Lista de tarefas:
1 - No texto sobre o ICMS na energia elétrica, reescreva tudo desde "Já as distribuidoras, segundo" até "recolhimento do ICMS.", substituindo "distribuidoras" por "concessionárias".
2 - Responda sim ou não para indicar se cada afirmação a seguir está de acordo com o texto sobre o ICMS na energia elétrica, e cite literalmente as palavras do texto que decidem a resposta. (a) Segundo o governo paulista, o mercado livre corresponde a cerca de 30% de toda a energia consumida no estado. (b) O estado de São Paulo afirmou que a cobrança tornaria disponíveis os preços praticados em cada operação de compra e venda de energia. (c) Segundo o estado de São Paulo, a sonegação de ICMS no estado era de cerca de R$ 500 milhões por ano.
====== Texto do documento
Entende que tal prática é prejudicial à livre concorrência no mercado de compra e venda de energia elétrica, por eliminar a “principal garantia de competitividade em tal ambiente do setor elétrico, qual seja o sigilo dos preços”, bem como “outorga aos agentes que estão entre os de maior porte econômico no setor elétrico uma enorme vantagem competitiva, uma vez que somente esses agentes passam a deter conhecimento sobre os preços praticados por todos os demais”.

O estado de São Paulo, em contrapartida, justificou a adoção da medida com o argumento de que o decreto somente regulamentou o que já está previsto na Lei Complementar 87/96 e na Lei  Estadual 10.619/2000. Segundo ele, havia sonegação de cerca de R$ 250 milhões do ICMS por ano, somente em São Paulo. Além disso, a cobrança por ele instituída não disponibilizaria os preços praticados em cada operação de compra e venda de energia, apenas o preço médio das operações no mercado livre.

Ainda segundo o governo paulista, a sistemática de cobrança por ele adotada teria o condão de facilitar o recolhimento do tributo, visto ser difícil fiscalizar as empresas comercializadoras que vendem energia elétrica no mercado livre, que representa cerca de 30% de toda a energia consumida no estado, envolvendo cerca de 600 grandes consumidores. Ademais, alega, muitas dessas empresas comercializadoras até mesmo se localizam fora do estado de São Paulo, dificultando sua fiscalização.

Já as distribuidoras, segundo argumentação do estado, têm a metragem exata da quantidade de energia comercializada neste ambiente de comercialização livre, pois são elas que a fornecem ao consumidor final. Assim, não haveria o risco de distorção nas informações a serem prestadas à Secretaria de Fazenda Paulista para fins de recolhimento do ICMS.

O advogado da Associação Brasileira de Distribuidores de Energia Elétrica (Abradee) contestou esse argumento. Segundo ele, os contratos de compra de energia elétrica no mercado livre são registrados na Câmara de Comercialização de Energia Elétrica (CCEE), e também o Operador Nacional do Sistema Elétrico (ONS) recebe tais dados. E isso, segundo ele, permite o cruzamento desses contratos com as obrigações tributárias deles decorrentes.

A ADI foi reautuada da Arguição de Descumprimento de Preceito Fundamental (ADPF) 180. Com informações da Assessoria de Imprensa do Supremo Tribunal Federal.

ADI 4.281

Revista Consultor Jurídico, 4 de agosto de 2011

ICMS

Há duvidas sobre ICMS em energia não consumida

A questão gira em torno da incidência ou não do Imposto sobre Circulação de Mercadorias e Serviços (ICMS) nos contratos de demanda contratada de potência elétrica mínima. Antes, porém, fazem-se necessárias algumas considerações preliminares.

A distribuição de eletricidade é realizada através de redes elétricas instaladas país afora, cuja construção, manutenção e operação ficam a cargo das empresas concessionárias do serviço público de distribuição de energia elétrica.

Tais redes elétricas conduzem eletricidade das fontes geradoras até os grandes centros urbanos, distribuindo potência elétrica suficiente para o abastecimento de todas as unidades residenciais e estabelecimentos de pequeno e médio porte, que pagam apenas pelo que efetivamente consumirem.
============
====== Itens fornecidos
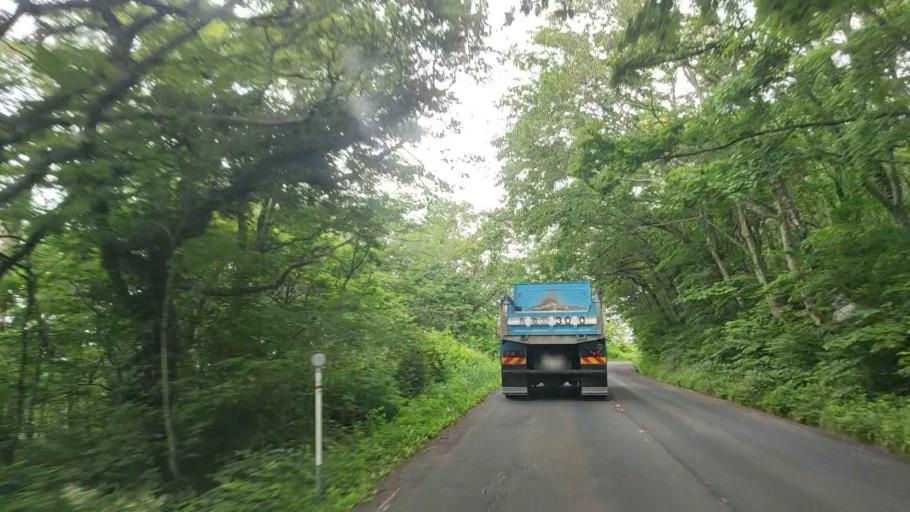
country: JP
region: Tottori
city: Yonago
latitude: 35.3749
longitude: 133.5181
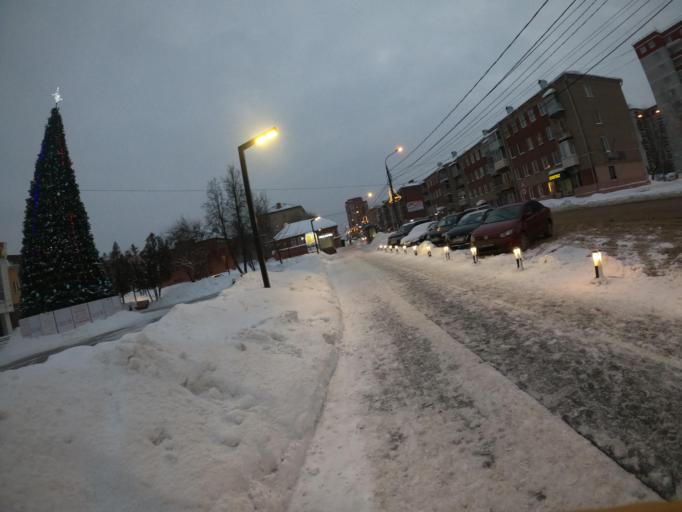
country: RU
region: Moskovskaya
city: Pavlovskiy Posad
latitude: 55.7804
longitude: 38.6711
============
====== Itens fornecidos
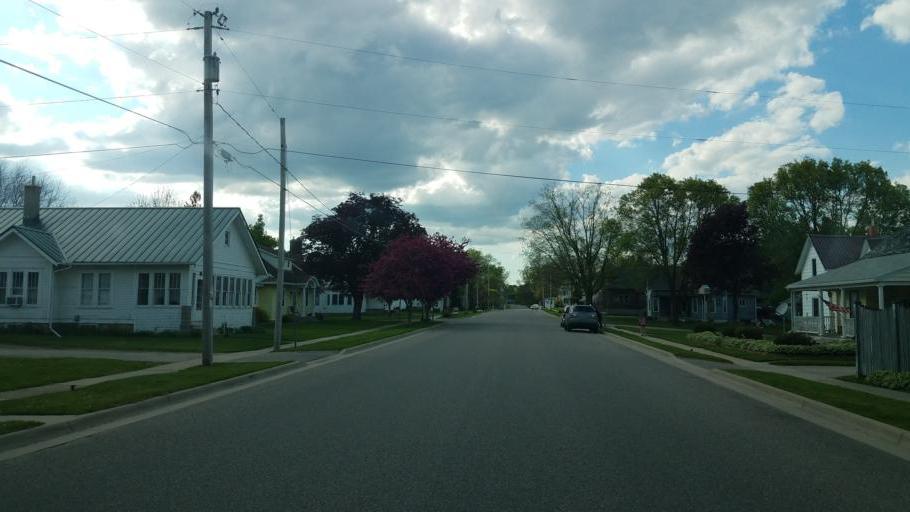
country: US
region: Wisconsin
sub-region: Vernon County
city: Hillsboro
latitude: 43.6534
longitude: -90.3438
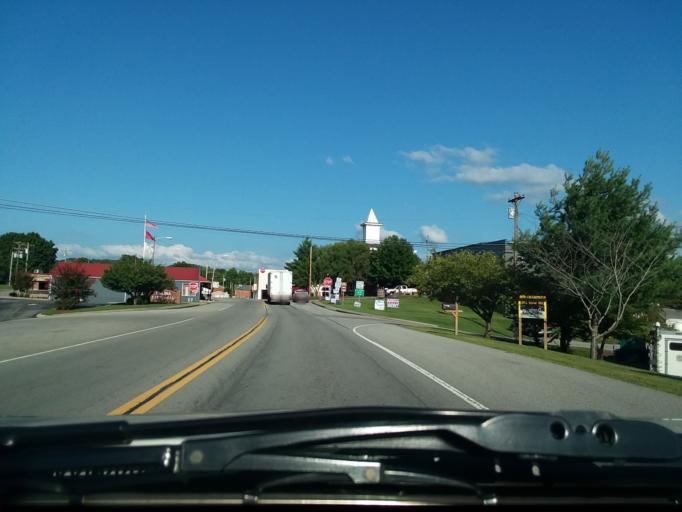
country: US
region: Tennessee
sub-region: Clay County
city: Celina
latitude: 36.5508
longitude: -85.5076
============
====== Itens fornecidos
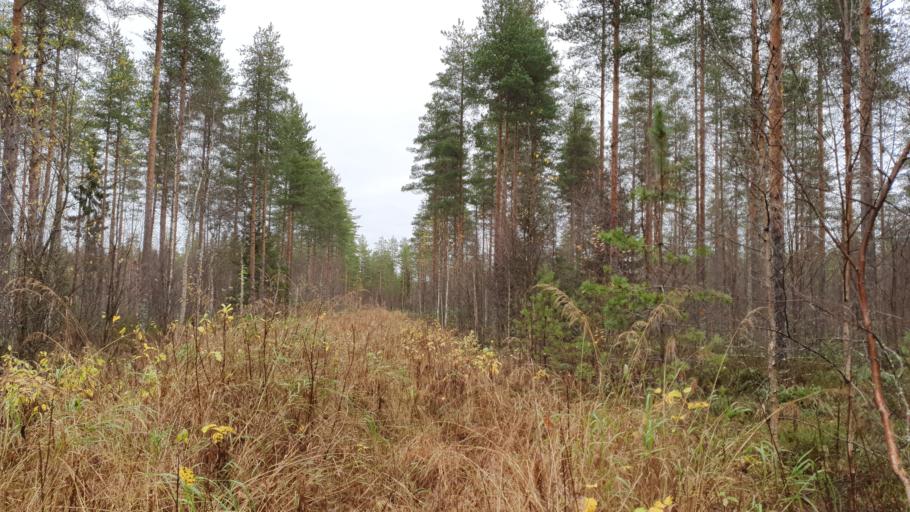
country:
============
Respostas esperadas:
1 -
Já as concessionárias, segundo argumentação do estado, têm a metragem exata da quantidade de energia comercializada neste ambiente de comercialização livre, pois são elas que a fornecem ao consumidor final. Assim, não haveria o risco de distorção nas informações a serem prestadas à Secretaria de Fazenda Paulista para fins de recolhimento do ICMS.

2 -
(a) Sim: "que representa cerca de 30% de toda a energia consumida no estado".
(b) Não: "não disponibilizaria os preços praticados em cada operação de compra e venda de energia, apenas o preço médio das operações no mercado livre".
(c) Não: "havia sonegação de cerca de R$ 250 milhões do ICMS por ano, somente em São Paulo".